NAACP Official: Zimmerman Verdict ‘Like an Atomic Bomb Dropped’
The not guilty verdict in the fatal shooting of Trayvon Martin has reshaped a black civil rights convention in Orlando, Fla., where delegates are calling for federal charges following a trial they say failed to serve justice.
The civil rights activists were gathering for the annual convention of the National Association for the Advancement of Colored People (NAACP) just 30 minutes drive from where the murder trial took place when the jury issued its decision on Saturday night.
The verdict by a nearly all-white jury of six women in the trial of former neighborhood watch volunteer George Zimmerman reverberated around the country and rocked the convention of 3,000 national, state and local officers and members.
Speeches were hastily re-written, agendas altered and conversation in the halls re-focused.
More than 800,000 people have signed an online petition of the NAACP asking U.S. Attorney General Eric Holder to file civil rights charges against Zimmerman, the association said on Monday.
“It was like an atomic bomb dropped,” said Michael Edwards, 55, a union official and NAACP member from St. Louis.
On Tuesday, the convention will hear from Holder, who on Monday called the death of Martin, an unarmed black teenager, “unnecessary,” raising questions about whether he believed Zimmerman, acted in self-defense.
“The Justice Department shares your concern,” Holder said, triggering an enthusiastic response from some 14,000 black sorority members at a Washington convention center.
The Justice Department said it would reopen its investigation into the case to determine whether any civil rights laws had been violated by the state court handling it.
NAACP Chief Warns of ‘Great Peril’
The Hate Crimes Prevention Act of 2009 would require the government to prove beyond a reasonable doubt that Zimmerman, who is white and Hispanic, shot Martin because of race.
The Seminole County jury in the town of Sanford, Fla., rejected the second-degree murder charge that Zimmerman acted with ill will, spite or hatred.
Ben Jealous, the NAACP’s president, said he cried when he heard of the Zimmerman verdict Saturday night in the Orlando hotel suite where he was meeting with his board and staff. He put his one-year-old son to bed and rushed to comfort the thousand black youth attending the convention this week.
At a nearby hotel, the high school and college delegates, the future of the 104-year-old civil rights organization, reacted viscerally. Jealous found some tears, some anger and some hard to read faces.
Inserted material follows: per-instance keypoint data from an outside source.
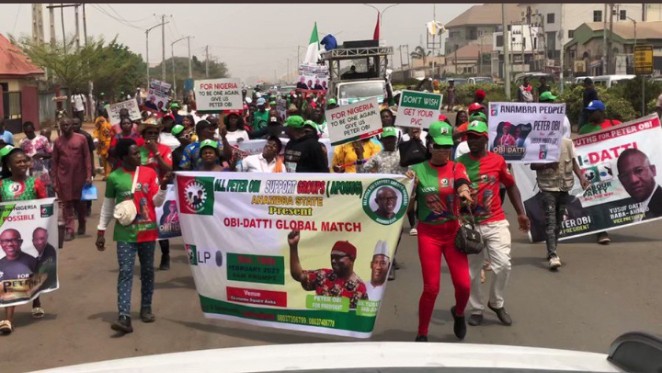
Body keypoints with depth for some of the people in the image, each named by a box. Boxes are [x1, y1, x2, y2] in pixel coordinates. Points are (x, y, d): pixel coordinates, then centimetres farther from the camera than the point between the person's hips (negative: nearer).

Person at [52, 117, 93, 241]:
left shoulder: (81, 138, -1)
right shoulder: (57, 142, 4)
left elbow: (87, 157, -2)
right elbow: (54, 161, 5)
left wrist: (89, 175, -8)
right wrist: (54, 180, 1)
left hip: (79, 176, 0)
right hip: (64, 177, 1)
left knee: (80, 202, 12)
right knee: (67, 203, 0)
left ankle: (82, 225, 32)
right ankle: (69, 230, 2)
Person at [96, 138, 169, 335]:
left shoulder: (149, 173, 2)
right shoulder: (114, 178, -1)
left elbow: (157, 202, 0)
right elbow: (107, 206, 7)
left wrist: (163, 187, -17)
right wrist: (101, 231, 6)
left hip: (147, 231, 2)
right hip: (125, 233, -2)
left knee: (147, 270, 11)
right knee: (125, 272, -9)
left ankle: (146, 308, 26)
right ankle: (124, 317, -15)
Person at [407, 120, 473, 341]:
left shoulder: (456, 168, 0)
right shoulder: (418, 169, -1)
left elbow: (462, 184, -22)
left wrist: (464, 191, -45)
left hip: (453, 232, 1)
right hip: (428, 234, -1)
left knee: (463, 285, -4)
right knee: (431, 288, -5)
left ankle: (458, 313, 31)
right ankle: (422, 334, 14)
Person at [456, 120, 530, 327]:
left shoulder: (497, 160, 0)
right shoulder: (459, 163, -1)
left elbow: (511, 186, 11)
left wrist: (520, 213, 4)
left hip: (496, 223, 0)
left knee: (503, 264, -10)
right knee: (471, 270, 5)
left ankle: (496, 303, 13)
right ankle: (476, 309, 21)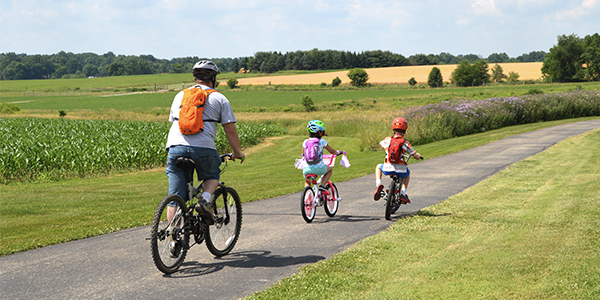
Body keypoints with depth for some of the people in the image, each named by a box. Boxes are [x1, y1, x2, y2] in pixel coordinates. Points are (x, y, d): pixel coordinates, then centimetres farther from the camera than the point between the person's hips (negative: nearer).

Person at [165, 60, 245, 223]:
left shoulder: (180, 96, 25)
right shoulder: (219, 98, 12)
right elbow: (230, 131, 9)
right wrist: (238, 153, 23)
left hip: (176, 148, 3)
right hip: (203, 148, -3)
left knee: (175, 197, 7)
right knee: (212, 176, 27)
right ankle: (205, 200, 0)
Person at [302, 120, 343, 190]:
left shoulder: (305, 142, 8)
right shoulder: (322, 141, 0)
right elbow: (332, 151, 12)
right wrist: (338, 152, 33)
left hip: (307, 169, 3)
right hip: (318, 169, -3)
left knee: (307, 182, 33)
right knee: (330, 169, 29)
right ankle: (322, 185, 12)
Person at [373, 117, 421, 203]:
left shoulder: (388, 140, 5)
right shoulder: (406, 143, 0)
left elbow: (381, 143, 30)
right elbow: (416, 156, 5)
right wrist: (418, 156, 30)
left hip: (388, 169, 1)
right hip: (401, 170, -1)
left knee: (378, 167, 34)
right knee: (408, 173, 36)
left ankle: (378, 185, 10)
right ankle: (403, 194, 23)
Grief counselors were enlisted to help.
Jealous had intended for his keynote speech to address the body blow delivered on June 25 by the U.S. Supreme Court in repealing provisions of the Civil Rights Act of 1965 which required federal preclearance of changes of voting practices in jurisdictions with a history of voting discrimination.
Instead, the speech he delivered reflected the second blow delivered by the jury.
“These are not only times of great possibility, they are also times of great peril. We hear it in the Supreme Court’s decision in Shelby County v. Holder. We see it in the verdict handed down in Sanford two nights ago. And we feel it every time we watch one of our young sons—or nephews—walk out the front door and pull up his hoodie over his head,” Jealous said.
Jealous also highlighted efforts to ban New York’s controversial “stop-and-frisk” policy used by police to stop people suspected of unlawful activity and frisking those suspected of carrying weapons.
Critics of the policy say it targets minorities and violates their Fourth Amendment rights for protection against unreasonable searches and seizures.
Dredging Up a Bad Past
Lenwood Graham, 18, a high school senior from Laurinburg, N.C., said youth leaders at the convention talked to them about “how we should not let our anger or emotions cloud our judgment and make wrong decisions.”
“I just want to change laws,” he said.
Christian Minter, 15, a high school sophomore from Chatham, Pa., said she now understands her mother’s unyielding belief that the world would always be divided along racial lines.
“I thought it wouldn’t. It (the verdict) told me it would always be like that,” Minter said.
Tony Henderson, 52, an engineer from Seattle worked with youth participating in the convention’s annual arts and science competition which in years past has drawn the likes of successful rappers and music producers such as Kanye West and Lauryn Hill.
“The kids thought it isn’t like it used to be. This told them it is what it used to be,” Henderson said.
The youth delegates rolled out a campaign against violence against black youth with the slogan “A child was shot today,” modeled on signs hoisted in another era at NAACP offices that read “A man was lynched yesterday.”